The amazing turn-around of Sony cameras

I was reading through some of my earliest photography articles on this very blog - some of the oldest ones go back to 2004 - and one of the articles I stumbled across was 'how to choose a compact camera'. In it, I'm making a bold claim: "Choose Canon, Nikon, or Olympus, and you can't really go wrong. If I were you, I'd stay away from Sony, however". My argument - made about seven years ago, mind you - is as follows: 'Would you rather go with a camera manufacturer who's turned to electronics, or an electronics manufacturer who's having a go at creating cameras'? Well, let me be the first to announce that I'm currently eating those words, with a nice side-helping of humble pie. 

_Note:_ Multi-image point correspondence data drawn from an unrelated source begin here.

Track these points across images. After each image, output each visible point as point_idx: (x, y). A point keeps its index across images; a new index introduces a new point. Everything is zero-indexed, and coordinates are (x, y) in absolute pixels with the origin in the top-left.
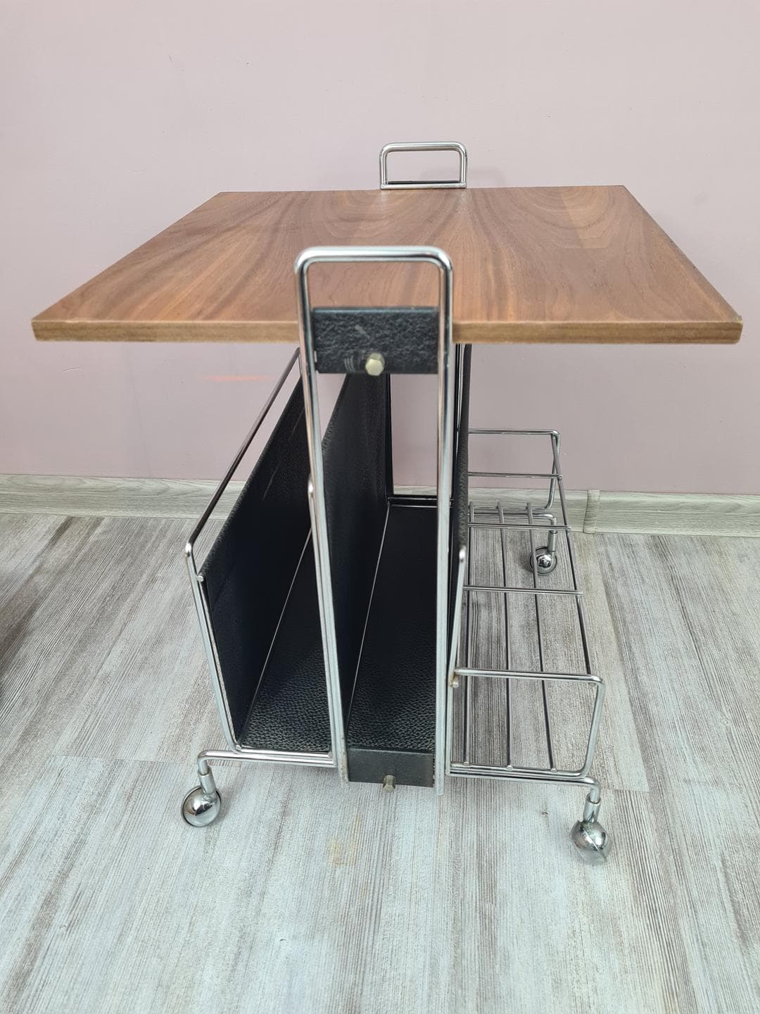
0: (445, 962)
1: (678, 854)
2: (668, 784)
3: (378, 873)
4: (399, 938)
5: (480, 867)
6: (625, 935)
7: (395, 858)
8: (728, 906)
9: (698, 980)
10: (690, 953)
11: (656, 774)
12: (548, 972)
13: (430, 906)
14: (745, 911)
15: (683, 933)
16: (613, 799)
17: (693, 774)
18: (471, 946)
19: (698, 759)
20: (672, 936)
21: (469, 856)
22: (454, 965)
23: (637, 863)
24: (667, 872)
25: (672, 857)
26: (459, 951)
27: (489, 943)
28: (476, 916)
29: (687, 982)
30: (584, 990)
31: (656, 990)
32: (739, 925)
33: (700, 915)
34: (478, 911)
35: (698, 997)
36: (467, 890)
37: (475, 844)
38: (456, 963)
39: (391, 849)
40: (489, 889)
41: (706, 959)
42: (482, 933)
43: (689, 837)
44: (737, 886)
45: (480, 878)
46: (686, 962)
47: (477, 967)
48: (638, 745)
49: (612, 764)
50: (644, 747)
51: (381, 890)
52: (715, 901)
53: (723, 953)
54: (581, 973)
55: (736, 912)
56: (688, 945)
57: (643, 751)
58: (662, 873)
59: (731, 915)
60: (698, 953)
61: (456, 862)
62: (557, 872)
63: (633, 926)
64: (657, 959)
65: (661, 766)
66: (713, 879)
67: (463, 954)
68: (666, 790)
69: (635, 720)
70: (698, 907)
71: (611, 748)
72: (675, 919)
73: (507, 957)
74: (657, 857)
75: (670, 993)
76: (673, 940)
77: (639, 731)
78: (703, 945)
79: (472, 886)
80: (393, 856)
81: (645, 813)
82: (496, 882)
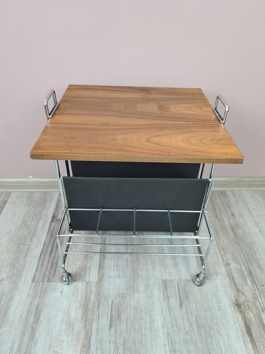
0: (16, 345)
1: (99, 301)
2: (103, 278)
3: (2, 318)
4: (3, 339)
5: (36, 312)
6: (75, 329)
7: (9, 312)
8: (109, 317)
9: (93, 341)
10: (93, 333)
11: (101, 275)
12: (48, 344)
13: (16, 327)
14: (114, 318)
15: (93, 326)
16: (85, 285)
17: (112, 274)
18: (26, 339)
19: (115, 269)
20: (90, 328)
21: (33, 309)
22: (19, 346)
23: (86, 305)
24: (94, 307)
25: (97, 302)
26: (22, 341)
27: (32, 337)
28: (30, 329)
29: (90, 342)
30: (58, 348)
31: (80, 346)
32: (110, 322)
33: (100, 321)
34: (31, 327)
35: (91, 347)
36: (30, 321)
37: (37, 305)
38: (20, 345)
39: (8, 310)
40: (37, 319)
41: (97, 334)
42: (31, 334)
43: (104, 295)
44: (114, 310)
45: (35, 316)
46: (91, 336)
47: (26, 345)
48: (98, 266)
49: (88, 273)
50: (100, 266)
51: (1, 324)
52: (106, 315)
53: (103, 332)
54: (58, 343)
55: (111, 318)
56: (93, 330)
57: (99, 268)
58: (92, 308)
59: (109, 319)
60: (96, 332)
61: (28, 312)
62: (60, 311)
63: (79, 326)
64: (82, 336)
65: (103, 272)
66: (107, 308)
67: (23, 341)
68: (102, 280)
69: (100, 257)
70: (100, 318)
71: (90, 268)
72: (92, 322)
73: (36, 341)
74: (93, 303)
75: (84, 346)
76: (89, 329)
77: (100, 261)
78: (98, 330)
79: (32, 319)
80: (8, 312)
81: (93, 289)
82: (40, 317)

One of the best portraits I think I've taken this year... Taken with my A7, at a live gig.

You see, exactly a year ago today, I took delivery of my Sony A7, and a Sony/Zeiss 55mm f/1.8 lens. At first, I was worried. Then, I was elated. And then... I sold all my Canon photography gear. The true fact is that the Sony A7 is one of the best cameras I've ever used - for my particular uses. Yes, there's better cameras for sports, concert, and fashion work... but I rarely shoot any of those. Instead, I'm a frequent traveller, and unless I have a light camera that's capable of taking awesome photographs, I'm in for a disappointment.

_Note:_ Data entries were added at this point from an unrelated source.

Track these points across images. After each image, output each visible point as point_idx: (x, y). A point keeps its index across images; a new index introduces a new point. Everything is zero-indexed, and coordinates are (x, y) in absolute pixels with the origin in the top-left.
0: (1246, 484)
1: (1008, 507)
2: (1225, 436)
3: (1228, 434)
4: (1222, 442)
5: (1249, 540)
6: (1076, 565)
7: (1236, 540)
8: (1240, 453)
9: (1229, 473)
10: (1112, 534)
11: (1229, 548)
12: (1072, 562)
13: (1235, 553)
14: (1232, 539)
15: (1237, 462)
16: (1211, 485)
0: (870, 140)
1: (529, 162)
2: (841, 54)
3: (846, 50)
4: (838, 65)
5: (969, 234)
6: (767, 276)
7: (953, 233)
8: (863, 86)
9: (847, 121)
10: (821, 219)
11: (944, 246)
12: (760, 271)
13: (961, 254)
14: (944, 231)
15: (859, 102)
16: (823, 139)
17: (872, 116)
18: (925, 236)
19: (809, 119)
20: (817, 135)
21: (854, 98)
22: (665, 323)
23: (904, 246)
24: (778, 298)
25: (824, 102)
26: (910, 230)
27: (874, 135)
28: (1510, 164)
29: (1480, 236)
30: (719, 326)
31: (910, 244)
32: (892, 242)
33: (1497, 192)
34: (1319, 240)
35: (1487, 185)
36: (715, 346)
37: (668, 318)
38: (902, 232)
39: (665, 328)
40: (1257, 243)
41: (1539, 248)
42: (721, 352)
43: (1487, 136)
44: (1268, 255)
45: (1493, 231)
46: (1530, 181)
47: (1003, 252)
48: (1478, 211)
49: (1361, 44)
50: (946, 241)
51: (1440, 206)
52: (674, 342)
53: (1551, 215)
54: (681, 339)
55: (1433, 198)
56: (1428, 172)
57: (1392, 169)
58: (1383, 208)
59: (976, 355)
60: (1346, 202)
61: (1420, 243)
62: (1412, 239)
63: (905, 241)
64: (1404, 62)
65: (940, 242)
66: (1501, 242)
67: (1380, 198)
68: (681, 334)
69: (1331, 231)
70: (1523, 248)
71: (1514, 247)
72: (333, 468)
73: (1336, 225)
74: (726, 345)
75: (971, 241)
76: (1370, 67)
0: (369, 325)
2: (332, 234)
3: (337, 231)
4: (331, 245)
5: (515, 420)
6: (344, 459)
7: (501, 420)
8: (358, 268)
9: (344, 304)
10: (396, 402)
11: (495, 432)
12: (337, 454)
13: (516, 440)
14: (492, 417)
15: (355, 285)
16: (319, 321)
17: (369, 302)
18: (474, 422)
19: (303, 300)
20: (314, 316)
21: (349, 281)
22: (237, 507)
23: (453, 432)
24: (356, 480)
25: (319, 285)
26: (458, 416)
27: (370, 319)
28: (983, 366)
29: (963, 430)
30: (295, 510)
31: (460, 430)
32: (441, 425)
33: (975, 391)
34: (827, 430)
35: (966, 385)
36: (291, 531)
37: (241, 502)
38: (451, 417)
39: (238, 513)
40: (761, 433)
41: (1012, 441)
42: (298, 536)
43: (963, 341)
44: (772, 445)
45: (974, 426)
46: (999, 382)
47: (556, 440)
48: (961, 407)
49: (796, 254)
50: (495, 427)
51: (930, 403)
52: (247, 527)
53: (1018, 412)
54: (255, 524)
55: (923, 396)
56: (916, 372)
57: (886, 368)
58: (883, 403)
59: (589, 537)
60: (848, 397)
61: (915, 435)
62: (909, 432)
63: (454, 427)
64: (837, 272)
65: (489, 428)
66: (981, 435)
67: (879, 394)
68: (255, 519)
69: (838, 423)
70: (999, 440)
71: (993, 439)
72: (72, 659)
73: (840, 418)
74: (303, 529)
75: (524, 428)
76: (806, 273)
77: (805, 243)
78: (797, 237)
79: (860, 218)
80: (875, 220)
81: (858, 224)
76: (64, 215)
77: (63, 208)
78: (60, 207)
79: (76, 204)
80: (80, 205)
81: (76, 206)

In my Travel Photography book, I'm excited about the Canon 550D (the newest entry-level Canon at the time) and Canon's 50mm f/1.4. In fact, in that book, I think I'm making a compelling case for travel photographers shooting with that very combo. If I were writing the book today, I'd have recommended my current setup. The A7 has a full-frame sensor - which doesn't matter nearly as much as you'd think. It also is incredibly good in low light - which does matter - and once you get used to its quirks, it's a fantastic travel camera all-rounder, that is capable of delivering photos that are more than good enough to publish in a book.

With proper lighting, the A7 and 55mm f/1.8 combo creates ludicrously crisp images. I'm a little bit in love.

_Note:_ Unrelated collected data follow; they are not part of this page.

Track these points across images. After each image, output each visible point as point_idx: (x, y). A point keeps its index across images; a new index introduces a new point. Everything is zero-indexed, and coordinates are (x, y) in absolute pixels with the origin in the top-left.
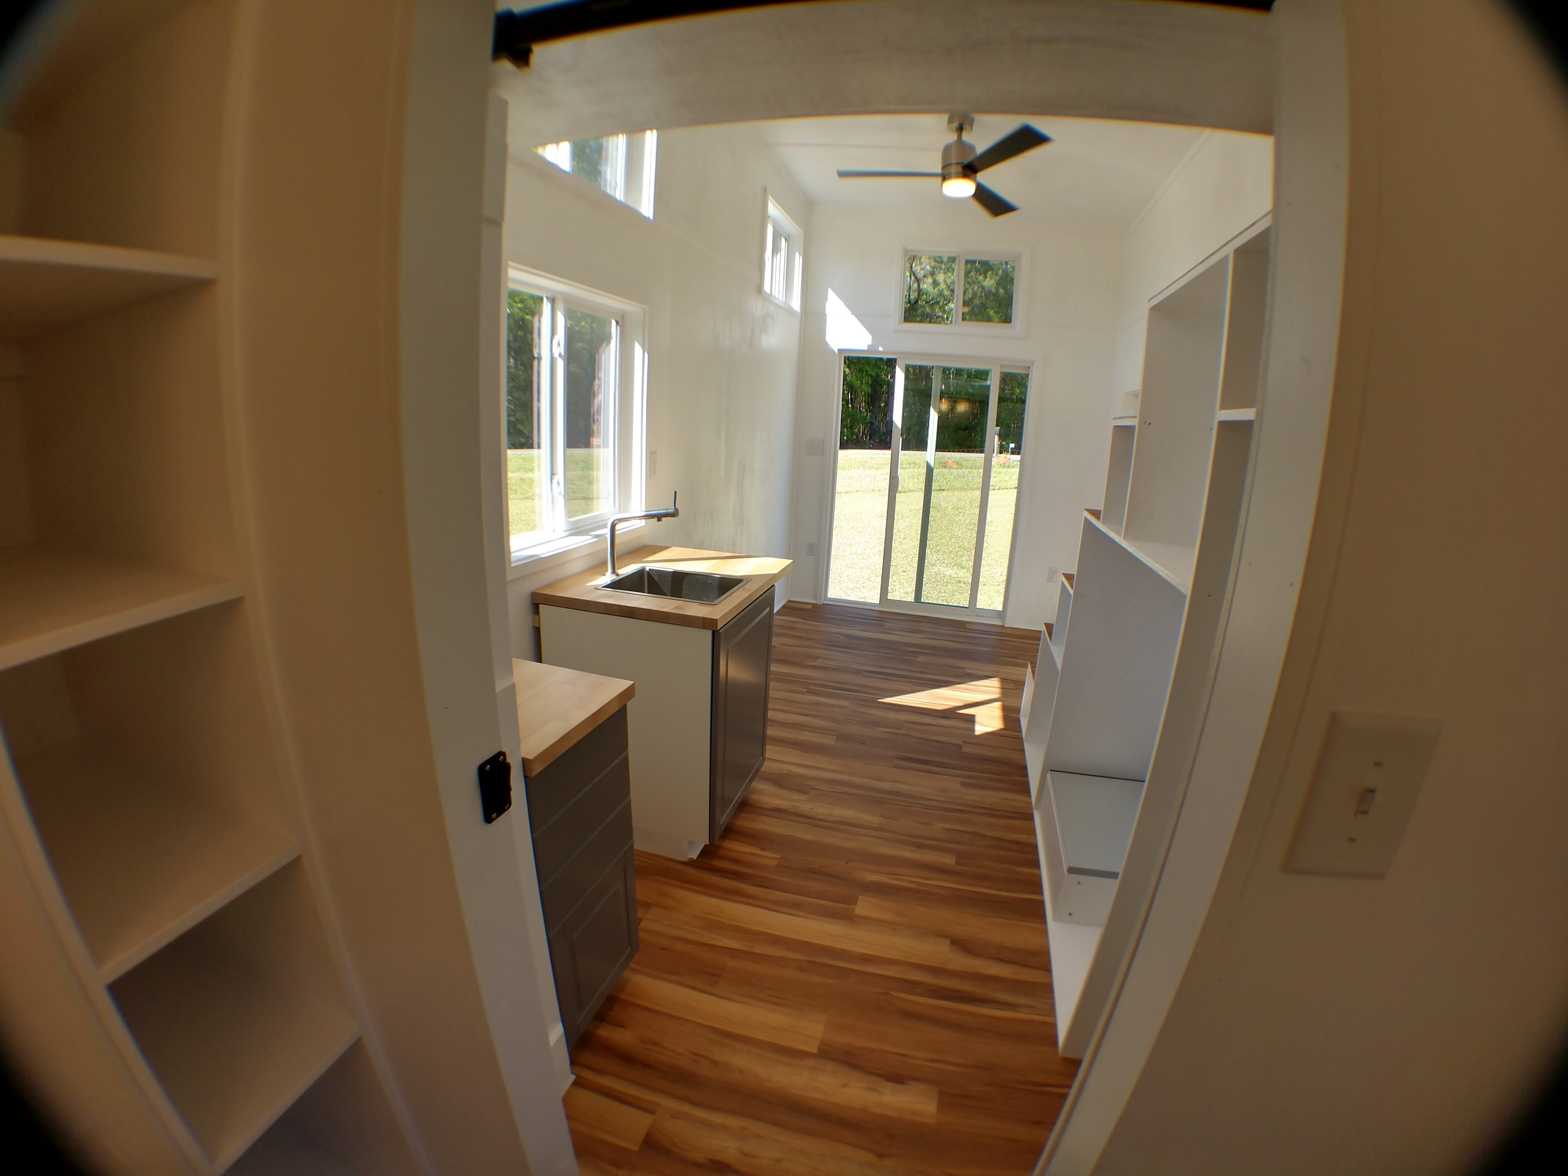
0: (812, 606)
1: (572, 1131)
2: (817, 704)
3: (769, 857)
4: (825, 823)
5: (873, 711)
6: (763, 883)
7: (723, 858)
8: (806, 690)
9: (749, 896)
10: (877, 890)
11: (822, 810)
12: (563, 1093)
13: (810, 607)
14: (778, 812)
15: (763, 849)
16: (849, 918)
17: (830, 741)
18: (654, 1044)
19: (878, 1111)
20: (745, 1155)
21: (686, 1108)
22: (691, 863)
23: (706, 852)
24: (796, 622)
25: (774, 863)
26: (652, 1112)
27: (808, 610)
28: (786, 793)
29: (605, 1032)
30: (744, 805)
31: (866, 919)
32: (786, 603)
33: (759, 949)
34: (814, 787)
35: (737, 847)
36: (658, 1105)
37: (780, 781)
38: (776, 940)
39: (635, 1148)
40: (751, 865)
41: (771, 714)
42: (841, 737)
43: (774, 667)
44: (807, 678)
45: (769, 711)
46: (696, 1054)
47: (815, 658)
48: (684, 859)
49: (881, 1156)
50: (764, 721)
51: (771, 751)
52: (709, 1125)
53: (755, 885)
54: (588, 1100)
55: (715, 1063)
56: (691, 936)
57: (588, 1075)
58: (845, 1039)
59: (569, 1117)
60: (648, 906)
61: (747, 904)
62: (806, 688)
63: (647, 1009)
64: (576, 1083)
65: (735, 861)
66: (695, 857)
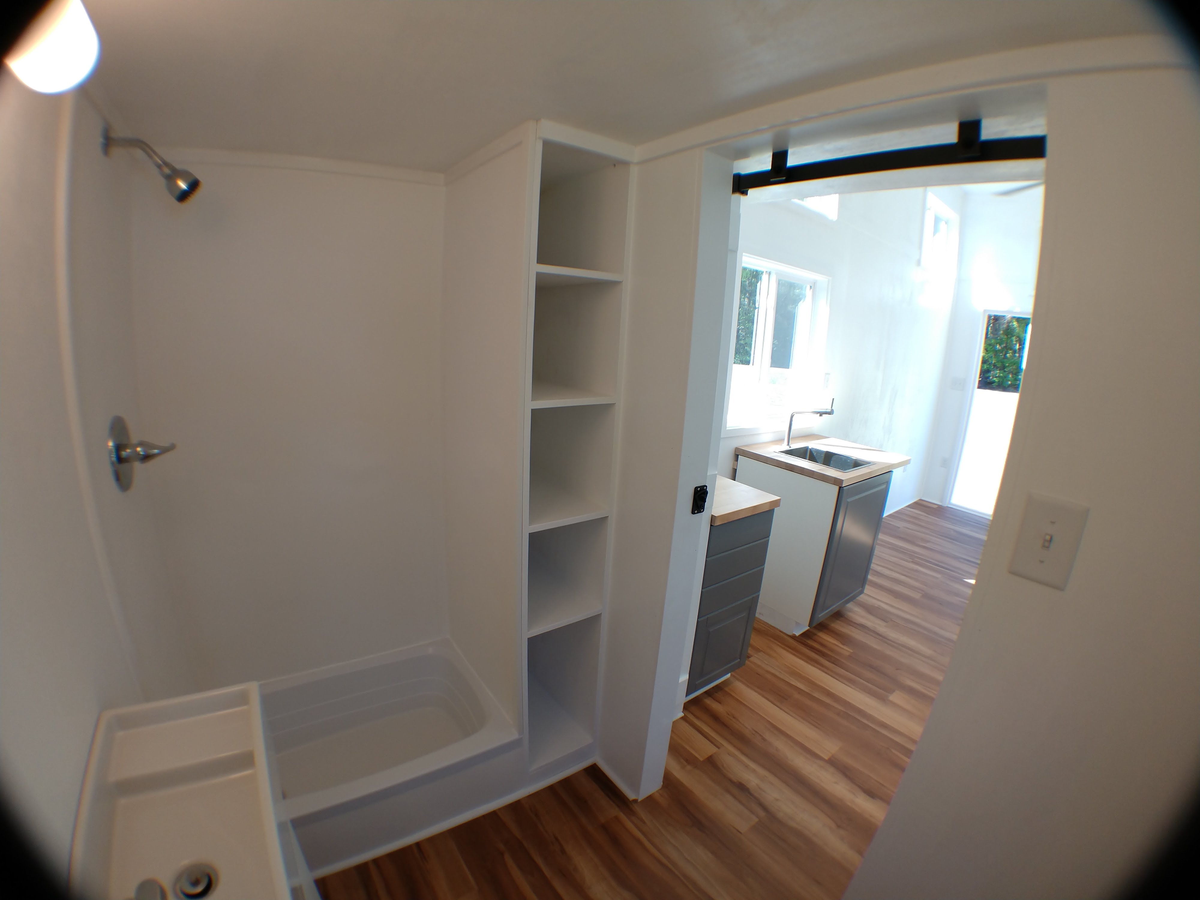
0: (937, 506)
1: (671, 738)
2: (917, 571)
3: (846, 650)
4: (894, 644)
5: (957, 586)
6: (835, 662)
7: (815, 641)
8: (912, 560)
9: (822, 666)
10: (911, 691)
11: (892, 634)
12: (674, 719)
13: (935, 506)
14: (862, 627)
15: (843, 644)
16: (883, 699)
17: (917, 596)
18: (734, 717)
19: (849, 804)
20: (760, 788)
21: (737, 753)
22: (794, 637)
23: (805, 635)
24: (919, 514)
25: (848, 654)
26: (719, 748)
27: (933, 508)
28: (871, 618)
29: (709, 702)
30: (838, 615)
31: (894, 705)
32: (918, 501)
33: (816, 695)
34: (893, 620)
35: (824, 637)
36: (723, 745)
37: (870, 610)
38: (829, 694)
39: (701, 759)
40: (832, 650)
41: (873, 566)
42: (926, 596)
43: (881, 536)
44: (914, 552)
45: (872, 564)
46: (756, 732)
47: (927, 541)
48: (790, 634)
49: (839, 827)
50: (867, 569)
51: (868, 589)
52: (747, 766)
53: (829, 661)
54: (686, 728)
55: (764, 740)
56: (777, 674)
57: (691, 717)
58: (849, 761)
59: (672, 731)
60: (758, 650)
61: (820, 669)
62: (912, 559)
63: (737, 700)
64: (682, 718)
65: (822, 645)
66: (797, 634)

Anyway, I'm getting off topic. My point is this: Seven years ago, I wouldn't have dreamed of recommending any Sony camera to anyone. Today, they have created my main, go-to camera for pretty much everything (including video!). Think about that for a second: If that much can change in seven years... What is going to happen in the next seven years?

It's an exciting time to be a photographer, that's for damn sure.